Pakistan has dispatched some of its top finance officials to Washington, London and other friendly countries seeking a lifeline of over $10 billion in emergency aid.

The delegation, led by Shaukat Tareen, finance advisor to Pakistan prime minister and central bank governor Shamshad Akhtar will seek a lifeline backed by the US and the UK to tide over the current crisis.

Pakistan has also approached oil-rich Gulf states for matching western aid to ensure that the country averts a balance of payment crisis.

Tareen has been specially assigned the job of coordinating a bailout after the country's foreign exchange reserves halved since the elections held in March this year and the formation of a coalition government led by the Pakistan People's Party.

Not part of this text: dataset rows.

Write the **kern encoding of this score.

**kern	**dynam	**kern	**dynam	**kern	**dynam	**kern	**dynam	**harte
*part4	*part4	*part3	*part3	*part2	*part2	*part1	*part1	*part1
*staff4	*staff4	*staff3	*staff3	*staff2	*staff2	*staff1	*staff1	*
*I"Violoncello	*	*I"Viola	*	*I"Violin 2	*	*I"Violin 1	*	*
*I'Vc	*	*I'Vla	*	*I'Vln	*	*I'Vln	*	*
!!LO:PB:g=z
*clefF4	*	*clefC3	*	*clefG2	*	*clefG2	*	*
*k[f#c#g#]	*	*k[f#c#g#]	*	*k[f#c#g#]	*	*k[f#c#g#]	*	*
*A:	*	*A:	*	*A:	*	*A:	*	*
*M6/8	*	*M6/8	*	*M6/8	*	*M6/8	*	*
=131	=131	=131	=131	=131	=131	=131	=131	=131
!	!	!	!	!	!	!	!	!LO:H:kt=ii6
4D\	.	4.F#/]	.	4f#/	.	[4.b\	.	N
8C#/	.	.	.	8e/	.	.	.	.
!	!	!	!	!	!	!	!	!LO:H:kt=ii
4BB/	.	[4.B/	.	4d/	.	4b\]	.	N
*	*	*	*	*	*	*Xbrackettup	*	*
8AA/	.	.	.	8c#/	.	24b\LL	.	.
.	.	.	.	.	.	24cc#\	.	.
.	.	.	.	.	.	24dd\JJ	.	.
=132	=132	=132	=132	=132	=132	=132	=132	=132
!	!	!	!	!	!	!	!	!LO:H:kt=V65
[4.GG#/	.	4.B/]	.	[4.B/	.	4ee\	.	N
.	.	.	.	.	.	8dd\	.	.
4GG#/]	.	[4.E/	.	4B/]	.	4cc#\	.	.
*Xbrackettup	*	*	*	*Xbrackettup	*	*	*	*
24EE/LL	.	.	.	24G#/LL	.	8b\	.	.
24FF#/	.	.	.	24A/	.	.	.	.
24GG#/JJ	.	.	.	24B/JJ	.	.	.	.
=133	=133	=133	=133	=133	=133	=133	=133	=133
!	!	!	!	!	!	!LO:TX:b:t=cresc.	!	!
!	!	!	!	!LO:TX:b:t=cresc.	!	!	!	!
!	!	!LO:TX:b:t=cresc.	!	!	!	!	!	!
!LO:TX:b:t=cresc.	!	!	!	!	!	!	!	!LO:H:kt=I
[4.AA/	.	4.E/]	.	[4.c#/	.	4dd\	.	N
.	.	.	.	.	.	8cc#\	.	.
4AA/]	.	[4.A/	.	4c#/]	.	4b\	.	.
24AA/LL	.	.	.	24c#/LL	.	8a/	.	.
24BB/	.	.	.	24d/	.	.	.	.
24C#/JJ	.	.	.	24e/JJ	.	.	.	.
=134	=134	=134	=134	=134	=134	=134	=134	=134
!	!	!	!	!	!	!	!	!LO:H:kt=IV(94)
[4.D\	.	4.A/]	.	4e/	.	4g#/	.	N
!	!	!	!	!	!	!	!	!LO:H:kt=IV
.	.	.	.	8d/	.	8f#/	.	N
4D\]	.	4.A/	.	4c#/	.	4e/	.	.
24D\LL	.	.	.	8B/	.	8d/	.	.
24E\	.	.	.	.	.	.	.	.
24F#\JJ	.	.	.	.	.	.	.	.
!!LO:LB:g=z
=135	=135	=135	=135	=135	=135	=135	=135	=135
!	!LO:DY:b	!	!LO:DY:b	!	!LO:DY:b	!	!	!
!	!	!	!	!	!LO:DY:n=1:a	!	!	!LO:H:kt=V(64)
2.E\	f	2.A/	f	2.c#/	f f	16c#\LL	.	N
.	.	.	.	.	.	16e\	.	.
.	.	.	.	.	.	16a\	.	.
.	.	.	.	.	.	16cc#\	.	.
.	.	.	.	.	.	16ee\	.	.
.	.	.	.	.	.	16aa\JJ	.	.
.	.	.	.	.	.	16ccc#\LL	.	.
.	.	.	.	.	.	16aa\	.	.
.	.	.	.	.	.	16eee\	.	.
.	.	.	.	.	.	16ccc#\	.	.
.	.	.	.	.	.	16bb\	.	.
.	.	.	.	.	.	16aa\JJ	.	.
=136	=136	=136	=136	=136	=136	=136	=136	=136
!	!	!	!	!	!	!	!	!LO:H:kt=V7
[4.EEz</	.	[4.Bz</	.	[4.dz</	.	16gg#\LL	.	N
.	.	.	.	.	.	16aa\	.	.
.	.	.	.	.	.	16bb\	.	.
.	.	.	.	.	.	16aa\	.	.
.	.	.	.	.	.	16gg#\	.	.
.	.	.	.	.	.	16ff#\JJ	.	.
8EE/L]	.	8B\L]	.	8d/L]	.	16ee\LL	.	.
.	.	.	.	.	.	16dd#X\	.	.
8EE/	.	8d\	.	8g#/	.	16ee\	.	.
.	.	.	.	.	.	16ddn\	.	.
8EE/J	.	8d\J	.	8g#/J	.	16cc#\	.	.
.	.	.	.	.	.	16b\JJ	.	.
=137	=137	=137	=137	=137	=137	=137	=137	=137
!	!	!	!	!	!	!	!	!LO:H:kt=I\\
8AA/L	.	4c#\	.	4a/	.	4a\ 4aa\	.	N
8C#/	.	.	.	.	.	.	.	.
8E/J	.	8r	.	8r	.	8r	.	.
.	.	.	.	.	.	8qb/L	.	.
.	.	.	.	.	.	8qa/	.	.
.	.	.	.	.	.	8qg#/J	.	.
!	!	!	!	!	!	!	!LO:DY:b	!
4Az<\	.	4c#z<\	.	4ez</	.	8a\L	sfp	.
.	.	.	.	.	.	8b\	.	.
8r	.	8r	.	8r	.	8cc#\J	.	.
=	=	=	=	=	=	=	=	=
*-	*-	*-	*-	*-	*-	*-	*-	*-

High oil prices have complicated matters for Pakistan, whose economy has already been shattered by mismanagement and endemic corruption.

Pakistan also saw large-scale capital flight with the elite middle class and political heavy weights shifting funds to foreign countries amidst domestic uncertainties.

Pakistan's president Asif Ali Zardari was expecting to raise funds at a summit in the United Arab Emirates next month but the problem at home has worsened that there is no time now to wait.

Some Gulf countries, including Saudi Arabia, had signalled their willingness to divert part of their sovereign wealth funds to help Pakistan. But that was against owing huge tracts of Sindh and Punjab provinces in order to ensure food security for the Gulf emirates

The Gulf countries had also sought blanket exemptions on exports from its farms to the Gulf in return.

While the Musharraf government could manage a doubling of Pakistan's gross domestic product, with a six per cent growth rate and relative stability for around six years, much of the investment had gone to real estate and the stock market.

Now that the stock and realty boom has ended, Karachi, the country's economic capital, has borne the brunt of the collapse.

Meanwhile, minister for industries Ashwani Kumar said India too is increasingly being absorbed into the vortex of the global financal crisis even as the government and the Reserve Bank are doing their best to safeguard the interests of the people and steer it out of its adverse effects.

With the US accounting for 75 per cent of the country's exports, he said the country is going through a really rough patch and might take some time to return to normalcy.